— The task —
Each line of the listing that contains "Erfüllung" should be found and copied.

(Data listing)

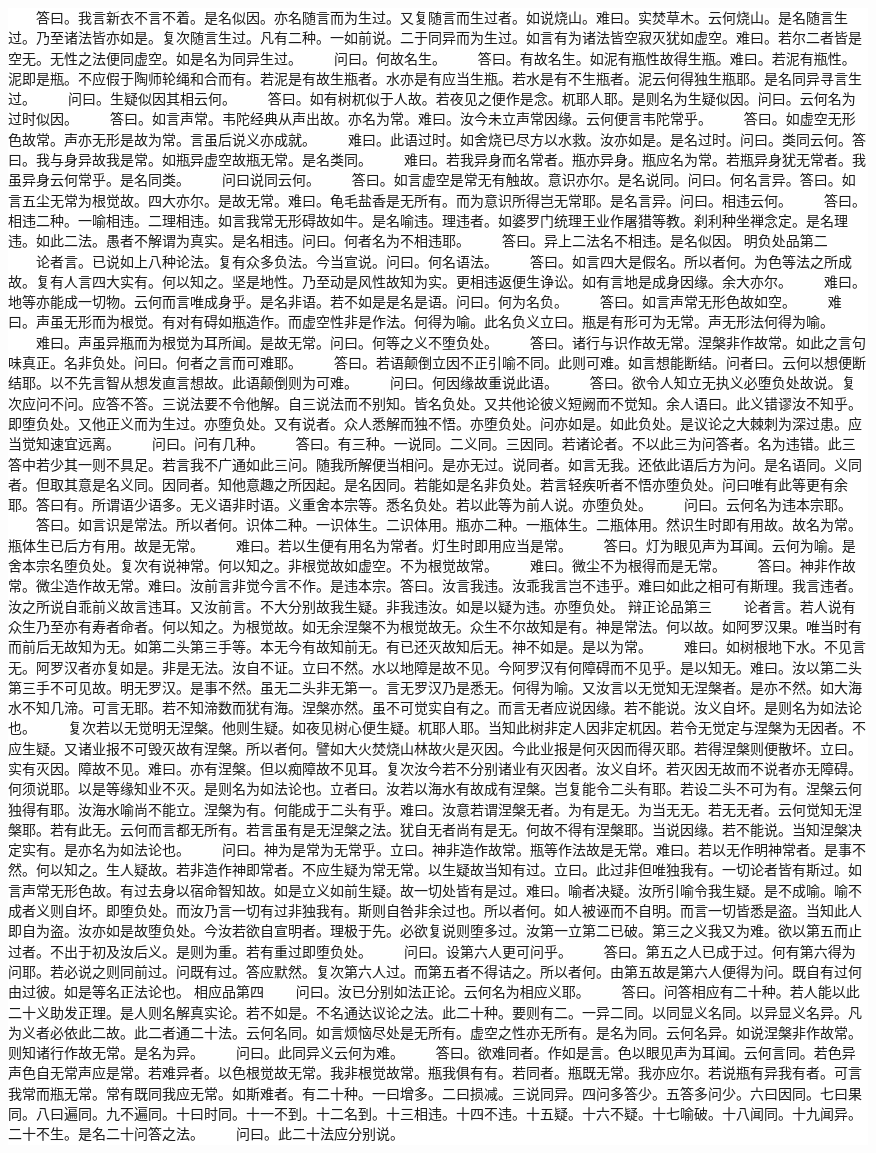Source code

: 　　答曰。我言新衣不言不着。是名似因。亦名随言而为生过。又复随言而生过者。如说烧山。难曰。实焚草木。云何烧山。是名随言生过。乃至诸法皆亦如是。复次随言生过。凡有二种。一如前说。二于同异而为生过。如言有为诸法皆空寂灭犹如虚空。难曰。若尔二者皆是空无。无性之法便同虚空。如是名为同异生过。
　　问曰。何故名生。
　　答曰。有故名生。如泥有瓶性故得生瓶。难曰。若泥有瓶性。泥即是瓶。不应假于陶师轮绳和合而有。若泥是有故生瓶者。水亦是有应当生瓶。若水是有不生瓶者。泥云何得独生瓶耶。是名同异寻言生过。
　　问曰。生疑似因其相云何。
　　答曰。如有树杌似于人故。若夜见之便作是念。杌耶人耶。是则名为生疑似因。问曰。云何名为过时似因。
　　答曰。如言声常。韦陀经典从声出故。亦名为常。难曰。汝今未立声常因缘。云何便言韦陀常乎。
　　答曰。如虚空无形色故常。声亦无形是故为常。言虽后说义亦成就。
　　难曰。此语过时。如舍烧已尽方以水救。汝亦如是。是名过时。问曰。类同云何。答曰。我与身异故我是常。如瓶异虚空故瓶无常。是名类同。
　　难曰。若我异身而名常者。瓶亦异身。瓶应名为常。若瓶异身犹无常者。我虽异身云何常乎。是名同类。
　　问曰说同云何。
　　答曰。如言虚空是常无有触故。意识亦尔。是名说同。问曰。何名言异。答曰。如言五尘无常为根觉故。四大亦尔。是故无常。难曰。龟毛盐香是无所有。而为意识所得岂无常耶。是名言异。问曰。相违云何。
　　答曰。相违二种。一喻相违。二理相违。如言我常无形碍故如牛。是名喻违。理违者。如婆罗门统理王业作屠猎等教。刹利种坐禅念定。是名理违。如此二法。愚者不解谓为真实。是名相违。问曰。何者名为不相违耶。
　　答曰。异上二法名不相违。是名似因。
明负处品第二
　　论者言。已说如上八种论法。复有众多负法。今当宣说。问曰。何名语法。
　　答曰。如言四大是假名。所以者何。为色等法之所成故。复有人言四大实有。何以知之。坚是地性。乃至动是风性故知为实。更相违返便生诤讼。如有言地是成身因缘。余大亦尔。
　　难曰。地等亦能成一切物。云何而言唯成身乎。是名非语。若不如是是名是语。问曰。何为名负。
　　答曰。如言声常无形色故如空。
　　难曰。声虽无形而为根觉。有对有碍如瓶造作。而虚空性非是作法。何得为喻。此名负义立曰。瓶是有形可为无常。声无形法何得为喻。
　　难曰。声虽异瓶而为根觉为耳所闻。是故无常。问曰。何等之义不堕负处。
　　答曰。诸行与识作故无常。涅槃非作故常。如此之言句味真正。名非负处。问曰。何者之言而可难耶。
　　答曰。若语颠倒立因不正引喻不同。此则可难。如言想能断结。问者曰。云何以想便断结耶。以不先言智从想发直言想故。此语颠倒则为可难。
　　问曰。何因缘故重说此语。
　　答曰。欲令人知立无执义必堕负处故说。复次应问不问。应答不答。三说法要不令他解。自三说法而不别知。皆名负处。又共他论彼义短阙而不觉知。余人语曰。此义错谬汝不知乎。即堕负处。又他正义而为生过。亦堕负处。又有说者。众人悉解而独不悟。亦堕负处。问亦如是。如此负处。是议论之大棘刺为深过患。应当觉知速宜远离。
　　问曰。问有几种。
　　答曰。有三种。一说同。二义同。三因同。若诸论者。不以此三为问答者。名为违错。此三答中若少其一则不具足。若言我不广通如此三问。随我所解便当相问。是亦无过。说同者。如言无我。还依此语后方为问。是名语同。义同者。但取其意是名义同。因同者。知他意趣之所因起。是名因同。若能如是名非负处。若言轻疾听者不悟亦堕负处。问曰唯有此等更有余耶。答曰有。所谓语少语多。无义语非时语。义重舍本宗等。悉名负处。若以此等为前人说。亦堕负处。
　　问曰。云何名为违本宗耶。
　　答曰。如言识是常法。所以者何。识体二种。一识体生。二识体用。瓶亦二种。一瓶体生。二瓶体用。然识生时即有用故。故名为常。瓶体生已后方有用。故是无常。
　　难曰。若以生便有用名为常者。灯生时即用应当是常。
　　答曰。灯为眼见声为耳闻。云何为喻。是舍本宗名堕负处。复次有说神常。何以知之。非根觉故如虚空。不为根觉故常。
　　难曰。微尘不为根得而是无常。
　　答曰。神非作故常。微尘造作故无常。难曰。汝前言非觉今言不作。是违本宗。答曰。汝言我违。汝乖我言岂不违乎。难曰如此之相可有斯理。我言违者。汝之所说自乖前义故言违耳。又汝前言。不大分别故我生疑。非我违汝。如是以疑为违。亦堕负处。
辩正论品第三
　　论者言。若人说有众生乃至亦有寿者命者。何以知之。为根觉故。如无余涅槃不为根觉故无。众生不尔故知是有。神是常法。何以故。如阿罗汉果。唯当时有而前后无故知为无。如第二头第三手等。本无今有故知前无。有已还灭故知后无。神不如是。是以为常。
　　难曰。如树根地下水。不见言无。阿罗汉者亦复如是。非是无法。汝自不证。立曰不然。水以地障是故不见。今阿罗汉有何障碍而不见乎。是以知无。难曰。汝以第二头第三手不可见故。明无罗汉。是事不然。虽无二头非无第一。言无罗汉乃是悉无。何得为喻。又汝言以无觉知无涅槃者。是亦不然。如大海水不知几渧。可言无耶。若不知渧数而犹有海。涅槃亦然。虽不可觉实自有之。而言无者应说因缘。若不能说。汝义自坏。是则名为如法论也。
　　复次若以无觉明无涅槃。他则生疑。如夜见树心便生疑。杌耶人耶。当知此树非定人因非定杌因。若令无觉定与涅槃为无因者。不应生疑。又诸业报不可毁灭故有涅槃。所以者何。譬如大火焚烧山林故火是灭因。今此业报是何灭因而得灭耶。若得涅槃则便散坏。立曰。实有灭因。障故不见。难曰。亦有涅槃。但以痴障故不见耳。复次汝今若不分别诸业有灭因者。汝义自坏。若灭因无故而不说者亦无障碍。何须说耶。以是等缘知业不灭。是则名为如法论也。立者曰。汝若以海水有故成有涅槃。岂复能令二头有耶。若设二头不可为有。涅槃云何独得有耶。汝海水喻尚不能立。涅槃为有。何能成于二头有乎。难曰。汝意若谓涅槃无者。为有是无。为当无无。若无无者。云何觉知无涅槃耶。若有此无。云何而言都无所有。若言虽有是无涅槃之法。犹自无者尚有是无。何故不得有涅槃耶。当说因缘。若不能说。当知涅槃决定实有。是亦名为如法论也。
　　问曰。神为是常为无常乎。立曰。神非造作故常。瓶等作法故是无常。难曰。若以无作明神常者。是事不然。何以知之。生人疑故。若非造作神即常者。不应生疑为常无常。以生疑故当知有过。立曰。此过非但唯独我有。一切论者皆有斯过。如言声常无形色故。有过去身以宿命智知故。如是立义如前生疑。故一切处皆有是过。难曰。喻者决疑。汝所引喻令我生疑。是不成喻。喻不成者义则自坏。即堕负处。而汝乃言一切有过非独我有。斯则自咎非余过也。所以者何。如人被诬而不自明。而言一切皆悉是盗。当知此人即自为盗。汝亦如是故堕负处。今汝若欲自宣明者。理极于先。必欲复说则堕多过。汝第一立第二已破。第三之义我又为难。欲以第五而止过者。不出于初及汝后义。是则为重。若有重过即堕负处。
　　问曰。设第六人更可问乎。
　　答曰。第五之人已成于过。何有第六得为问耶。若必说之则同前过。问既有过。答应默然。复次第六人过。而第五者不得诘之。所以者何。由第五故是第六人便得为问。既自有过何由过彼。如是等名正法论也。
相应品第四
　　问曰。汝已分别如法正论。云何名为相应义耶。
　　答曰。问答相应有二十种。若人能以此二十义助发正理。是人则名解真实论。若不如是。不名通达议论之法。此二十种。要则有二。一异二同。以同显义名同。以异显义名异。凡为义者必依此二故。此二者通二十法。云何名同。如言烦恼尽处是无所有。虚空之性亦无所有。是名为同。云何名异。如说涅槃非作故常。则知诸行作故无常。是名为异。
　　问曰。此同异义云何为难。
　　答曰。欲难同者。作如是言。色以眼见声为耳闻。云何言同。若色异声色自无常声应是常。若难异者。以色根觉故无常。我非根觉故常。瓶我俱有有。若同者。瓶既无常。我亦应尔。若说瓶有异我有者。可言我常而瓶无常。常有既同我应无常。如斯难者。有二十种。一曰增多。二曰损减。三说同异。四问多答少。五答多问少。六曰因同。七曰果同。八曰遍同。九不遍同。十曰时同。十一不到。十二名到。十三相违。十四不违。十五疑。十六不疑。十七喻破。十八闻同。十九闻异。二十不生。是名二十问答之法。
　　问曰。此二十法应分别说。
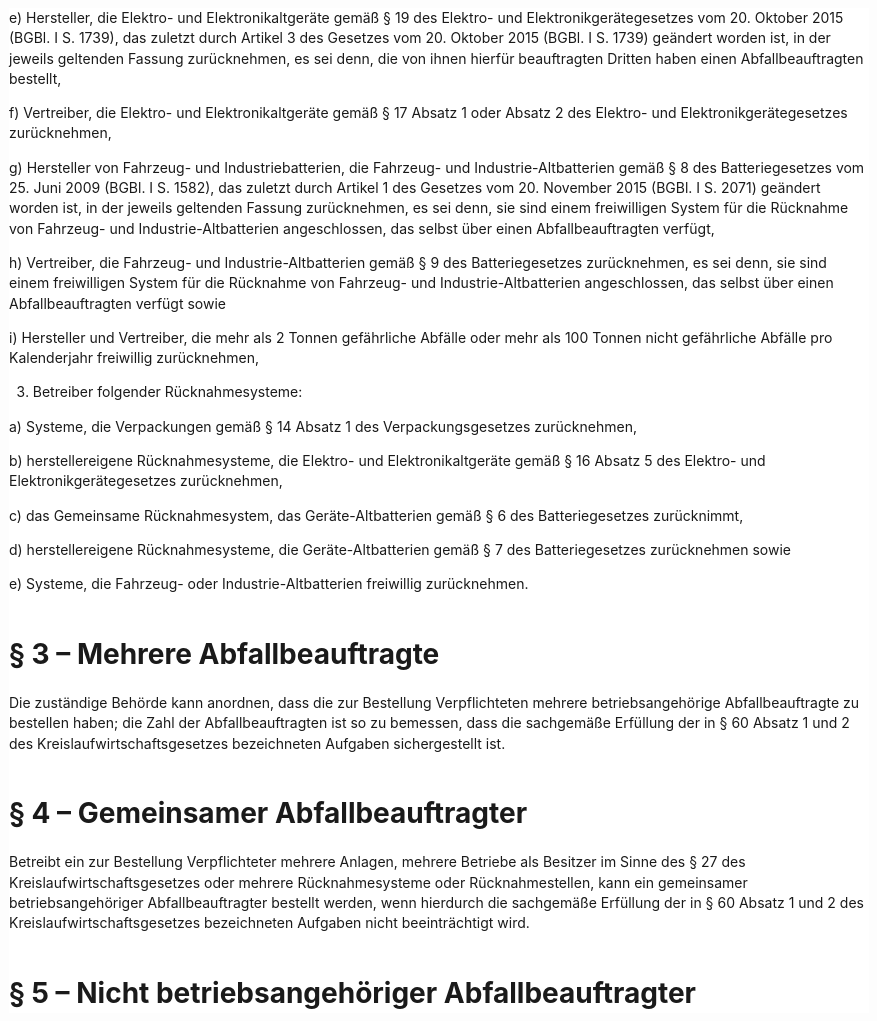 e) Hersteller, die Elektro- und Elektronikaltgeräte gemäß § 19 des Elektro- und Elektronikgerätegesetzes vom 20. Oktober 2015 (BGBl. I S. 1739), das zuletzt durch Artikel 3 des Gesetzes vom 20. Oktober 2015 (BGBl. I S. 1739) geändert worden ist, in der jeweils geltenden Fassung zurücknehmen, es sei denn, die von ihnen hierfür beauftragten Dritten haben einen Abfallbeauftragten bestellt,

f) Vertreiber, die Elektro- und Elektronikaltgeräte gemäß § 17 Absatz 1 oder Absatz 2 des Elektro- und Elektronikgerätegesetzes zurücknehmen,

g) Hersteller von Fahrzeug- und Industriebatterien, die Fahrzeug- und Industrie-Altbatterien gemäß § 8 des Batteriegesetzes vom 25. Juni 2009 (BGBl. I S. 1582), das zuletzt durch Artikel 1 des Gesetzes vom 20. November 2015 (BGBl. I S. 2071) geändert worden ist, in der jeweils geltenden Fassung zurücknehmen, es sei denn, sie sind einem freiwilligen System für die Rücknahme von Fahrzeug- und Industrie-Altbatterien angeschlossen, das selbst über einen Abfallbeauftragten verfügt,

h) Vertreiber, die Fahrzeug- und Industrie-Altbatterien gemäß § 9 des Batteriegesetzes zurücknehmen, es sei denn, sie sind einem freiwilligen System für die Rücknahme von Fahrzeug- und Industrie-Altbatterien angeschlossen, das selbst über einen Abfallbeauftragten verfügt sowie

i) Hersteller und Vertreiber, die mehr als 2 Tonnen gefährliche Abfälle oder mehr als 100 Tonnen nicht gefährliche Abfälle pro Kalenderjahr freiwillig zurücknehmen,

3. Betreiber folgender Rücknahmesysteme:

a) Systeme, die Verpackungen gemäß § 14 Absatz 1 des Verpackungsgesetzes zurücknehmen,

b) herstellereigene Rücknahmesysteme, die Elektro- und Elektronikaltgeräte gemäß § 16 Absatz 5 des Elektro- und Elektronikgerätegesetzes zurücknehmen,

c) das Gemeinsame Rücknahmesystem, das Geräte-Altbatterien gemäß § 6 des Batteriegesetzes zurücknimmt,

d) herstellereigene Rücknahmesysteme, die Geräte-Altbatterien gemäß § 7 des Batteriegesetzes zurücknehmen sowie

e) Systeme, die Fahrzeug- oder Industrie-Altbatterien freiwillig zurücknehmen.

# § 3 – Mehrere Abfallbeauftragte

Die zuständige Behörde kann anordnen, dass die zur Bestellung Verpflichteten mehrere betriebsangehörige Abfallbeauftragte zu bestellen haben; die Zahl der Abfallbeauftragten ist so zu bemessen, dass die sachgemäße Erfüllung der in § 60 Absatz 1 und 2 des Kreislaufwirtschaftsgesetzes bezeichneten Aufgaben sichergestellt ist.

# § 4 – Gemeinsamer Abfallbeauftragter

Betreibt ein zur Bestellung Verpflichteter mehrere Anlagen, mehrere Betriebe als Besitzer im Sinne des § 27 des Kreislaufwirtschaftsgesetzes oder mehrere Rücknahmesysteme oder Rücknahmestellen, kann ein gemeinsamer betriebsangehöriger Abfallbeauftragter bestellt werden, wenn hierdurch die sachgemäße Erfüllung der in § 60 Absatz 1 und 2 des Kreislaufwirtschaftsgesetzes bezeichneten Aufgaben nicht beeinträchtigt wird.

# § 5 – Nicht betriebsangehöriger Abfallbeauftragter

(End Data listing)

— The answer —
Die zuständige Behörde kann anordnen, dass die zur Bestellung Verpflichteten mehrere betriebsangehörige Abfallbeauftragte zu bestellen haben; die Zahl der Abfallbeauftragten ist so zu bemessen, dass die sachgemäße Erfüllung der in § 60 Absatz 1 und 2 des Kreislaufwirtschaftsgesetzes bezeichneten Aufgaben sichergestellt ist.
Betreibt ein zur Bestellung Verpflichteter mehrere Anlagen, mehrere Betriebe als Besitzer im Sinne des § 27 des Kreislaufwirtschaftsgesetzes oder mehrere Rücknahmesysteme oder Rücknahmestellen, kann ein gemeinsamer betriebsangehöriger Abfallbeauftragter bestellt werden, wenn hierdurch die sachgemäße Erfüllung der in § 60 Absatz 1 und 2 des Kreislaufwirtschaftsgesetzes bezeichneten Aufgaben nicht beeinträchtigt wird.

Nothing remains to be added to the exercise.